About Longwood Gardens
Longwood Gardens is on US Route 1 near Kennett Square, PA, 30 miles west of Philadelphia. The Gardens Shop is open daily. The Terrace Restaurant Café is open daily. Admission is $20 for adults; $17 for seniors (age 62+); $10 for students (ages 5–18 or with valid student ID) and free ages 4 and under. Group rates available. Details at www.longwoodgardens.org.
About Robin Kimmerer
Robin Wall Kimmerer is a mother, scientist, writer and Distinguished Teaching Professor of Environmental Biology at the SUNY College of Environmental Science and Forestry in Syracuse, New York and the founding Director of the Center for Native Peoples and the Environment. Her research interests include the role of traditional ecological knowledge in ecological restoration and building resilience for climate change. In collaboration with tribal partners, she and her students have an active research program in the ecology and restoration of plants of cultural significance to Native people.

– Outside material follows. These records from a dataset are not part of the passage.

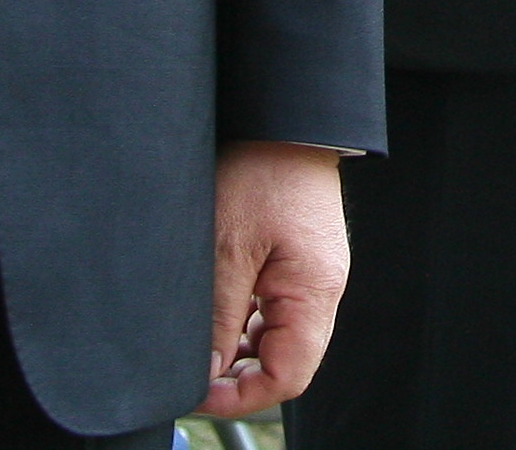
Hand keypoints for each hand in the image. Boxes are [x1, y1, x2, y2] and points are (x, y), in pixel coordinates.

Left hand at [203, 142, 348, 417]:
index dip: (241, 397)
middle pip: (288, 362)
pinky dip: (247, 325)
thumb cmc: (260, 169)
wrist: (283, 117)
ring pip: (281, 339)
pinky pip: (278, 311)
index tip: (197, 394)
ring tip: (200, 348)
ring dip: (241, 352)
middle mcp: (323, 289)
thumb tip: (207, 372)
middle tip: (192, 375)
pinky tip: (218, 317)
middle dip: (239, 379)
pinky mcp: (302, 261)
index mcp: (315, 290)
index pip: (289, 375)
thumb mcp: (225, 248)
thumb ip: (219, 317)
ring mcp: (314, 275)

She holds a PhD in Botany from the University of Wisconsin and is the author of numerous scientific papers on plant ecology, bryophyte ecology, traditional knowledge and restoration ecology. As a writer and a scientist, her interests in restoration include not only restoration of ecological communities, but restoration of our relationships to land.
About Lynne Cherry
Lynne Cherry is the author and/or illustrator of over thirty award-winning books for children. Her best-selling books The Great Kapok Tree and A River Ran Wild teach children to respect the earth. Lynne is the founder and director of the non-profit Young Voices for the Planet , an organization dedicated to helping the voices of environmentally-concerned young people be heard. Lynne is also a movie producer. Her Young Voices for the Planet short films feature youth success stories.
Lynne earned her B.A. at Tyler School of Art and her M.A. in History at Yale University. She has been artist-inresidence at the Smithsonian, the Geosciences department at both the University of Massachusetts and CornellUniversity, at the Marine Biological Lab, and at Woods Hole Oceanographic Institute, and at the Princeton Environmental Institute at Princeton University. www.LynneCherry.com.